Hitchcock Rowena Jane, Sadiq Mohammad Javaid
Department of Paediatric Surgery, John Radcliffe Hospital, Headley Way, Headington, Oxford OX3 9DU, UK.
J Pediatr Urol. 2007 Apr;3(2):104-8. doi: 10.1016/j.jpurol.2006.06.010. Epub 2006 Sep 5.
A modified technique of vesicostomy is described using a gastrostomy button, which could be used as a continent urinary stoma in children with incomplete voiding.

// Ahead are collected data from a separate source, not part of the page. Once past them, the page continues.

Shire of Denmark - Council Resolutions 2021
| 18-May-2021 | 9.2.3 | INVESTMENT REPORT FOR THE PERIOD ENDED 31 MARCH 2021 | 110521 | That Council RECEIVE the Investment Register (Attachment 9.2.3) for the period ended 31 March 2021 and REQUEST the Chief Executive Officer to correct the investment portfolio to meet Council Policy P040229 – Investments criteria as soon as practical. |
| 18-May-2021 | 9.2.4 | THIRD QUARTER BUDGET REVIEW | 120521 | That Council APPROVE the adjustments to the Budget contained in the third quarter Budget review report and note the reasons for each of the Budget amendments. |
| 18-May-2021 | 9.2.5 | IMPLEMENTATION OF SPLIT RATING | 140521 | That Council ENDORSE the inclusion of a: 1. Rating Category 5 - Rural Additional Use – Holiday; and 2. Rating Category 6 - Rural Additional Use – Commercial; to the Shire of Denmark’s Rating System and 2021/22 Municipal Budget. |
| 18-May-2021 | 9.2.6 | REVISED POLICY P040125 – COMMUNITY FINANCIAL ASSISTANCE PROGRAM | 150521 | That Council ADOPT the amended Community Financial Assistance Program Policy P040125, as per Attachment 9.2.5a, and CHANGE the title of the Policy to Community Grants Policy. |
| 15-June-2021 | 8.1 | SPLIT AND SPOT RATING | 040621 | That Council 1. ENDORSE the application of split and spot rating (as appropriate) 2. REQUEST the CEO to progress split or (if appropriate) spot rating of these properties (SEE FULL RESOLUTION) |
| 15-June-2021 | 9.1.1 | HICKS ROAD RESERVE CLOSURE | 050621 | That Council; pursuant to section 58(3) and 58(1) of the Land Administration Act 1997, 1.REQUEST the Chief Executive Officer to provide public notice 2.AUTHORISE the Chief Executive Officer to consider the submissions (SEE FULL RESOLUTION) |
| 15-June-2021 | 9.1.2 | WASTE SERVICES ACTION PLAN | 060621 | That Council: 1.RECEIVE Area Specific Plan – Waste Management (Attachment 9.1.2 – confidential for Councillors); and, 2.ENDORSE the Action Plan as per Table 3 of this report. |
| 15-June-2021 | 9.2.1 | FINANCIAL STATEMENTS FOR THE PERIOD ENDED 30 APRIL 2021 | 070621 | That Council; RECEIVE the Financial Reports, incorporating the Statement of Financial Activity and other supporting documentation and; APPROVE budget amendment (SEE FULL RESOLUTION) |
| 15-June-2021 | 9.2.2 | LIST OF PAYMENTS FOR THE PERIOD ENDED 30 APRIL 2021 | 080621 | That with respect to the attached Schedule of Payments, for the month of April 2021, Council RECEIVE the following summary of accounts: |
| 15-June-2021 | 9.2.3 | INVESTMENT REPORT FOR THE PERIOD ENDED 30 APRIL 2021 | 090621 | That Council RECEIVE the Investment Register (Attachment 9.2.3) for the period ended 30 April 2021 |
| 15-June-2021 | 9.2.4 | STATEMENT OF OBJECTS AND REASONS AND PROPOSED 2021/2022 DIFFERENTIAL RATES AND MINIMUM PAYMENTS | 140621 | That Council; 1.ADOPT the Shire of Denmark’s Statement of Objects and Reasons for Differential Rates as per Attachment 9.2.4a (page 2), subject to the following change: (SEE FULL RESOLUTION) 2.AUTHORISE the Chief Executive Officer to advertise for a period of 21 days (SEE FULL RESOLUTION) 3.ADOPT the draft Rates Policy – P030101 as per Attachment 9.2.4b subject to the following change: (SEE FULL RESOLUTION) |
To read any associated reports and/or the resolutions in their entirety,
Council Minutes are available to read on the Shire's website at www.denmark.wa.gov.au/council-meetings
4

From 1998 to 2005, 21 children aged between 4 days and 16 years underwent insertion of button vesicostomy to permit bladder drainage. They had incomplete bladder emptying and clean intermittent urethral catheterization (CIC) could not be established. In six of 23 procedures, the button was placed through a classical vesicostomy (3) or via a suprapubic catheter tract (3). In 17, a standardized technique of button vesicostomy stoma formation was used. The median follow up was 2.5 years (0.75-8 years).
Patients were selected on the basis of clinical need. Idiopathic hypotonic bladder was the most common indication (9), followed by anorectal malformation (5), neuropathic bladder and posterior urethral valves (2 each), traumatic rupture of urethra (1), visceral myopathy (1) and posterior urethritis (1). Granuloma formation around vesicostomy button was observed in five patients. Local infection was observed in three patients and urinary tract infection in four. No peri-button leakage occurred in the standardized button stomas but was seen in all three of the buttons placed in classical vesicostomies, and transient leakage occurred in one of the three patients with a button placed via a suprapubic catheter tract. The median duration of use of vesicostomy button was 11 months (2-30 months). In eight patients, bladder function improved and intermittent drainage was no longer required. Three patients are still using the button, four progressed to Mitrofanoff, four started CIC per urethra, and two reverted to continuous drainage.
Button vesicostomy is a useful addition to the options available for a catheterizable continent urinary stoma in children in the short or medium term. The risk of major complications was low although minor complications were common, and the technique was well accepted by patients and parents.
描述一种使用胃造口纽扣的改良膀胱造口术,可用于排尿不完全的儿童作为可控性尿流改道术。
1998年至2005年,21例年龄在4天至16岁之间的儿童接受了纽扣式膀胱造口术以进行膀胱引流。他们膀胱排空不完全,无法进行清洁间歇性导尿(CIC)。在23例手术中的6例中,纽扣通过经典膀胱造口术(3例)或经耻骨上导管通道(3例)置入。在17例中,采用了标准化的纽扣式膀胱造口术造口形成技术。中位随访时间为2.5年(0.75 - 8年)。
根据临床需要选择患者。特发性低张性膀胱是最常见的适应证(9例),其次是肛门直肠畸形(5例)、神经源性膀胱和后尿道瓣膜(各2例)、尿道创伤性破裂(1例)、内脏肌病(1例)和后尿道炎(1例)。5例患者观察到膀胱造口纽扣周围形成肉芽肿。3例患者出现局部感染,4例出现尿路感染。标准化纽扣造口处未发生纽扣周围渗漏,但在经典膀胱造口术中置入的所有3个纽扣中均出现渗漏,经耻骨上导管通道置入纽扣的3例患者中有1例出现短暂渗漏。膀胱造口纽扣的中位使用时间为11个月(2 - 30个月)。8例患者膀胱功能改善,不再需要间歇性引流。3例患者仍在使用纽扣,4例进展为米氏术,4例开始经尿道进行CIC,2例恢复为持续引流。
纽扣式膀胱造口术是儿童中短期可控性尿流改道术的有用补充。尽管轻微并发症常见,但主要并发症风险较低,该技术为患者和家长所接受。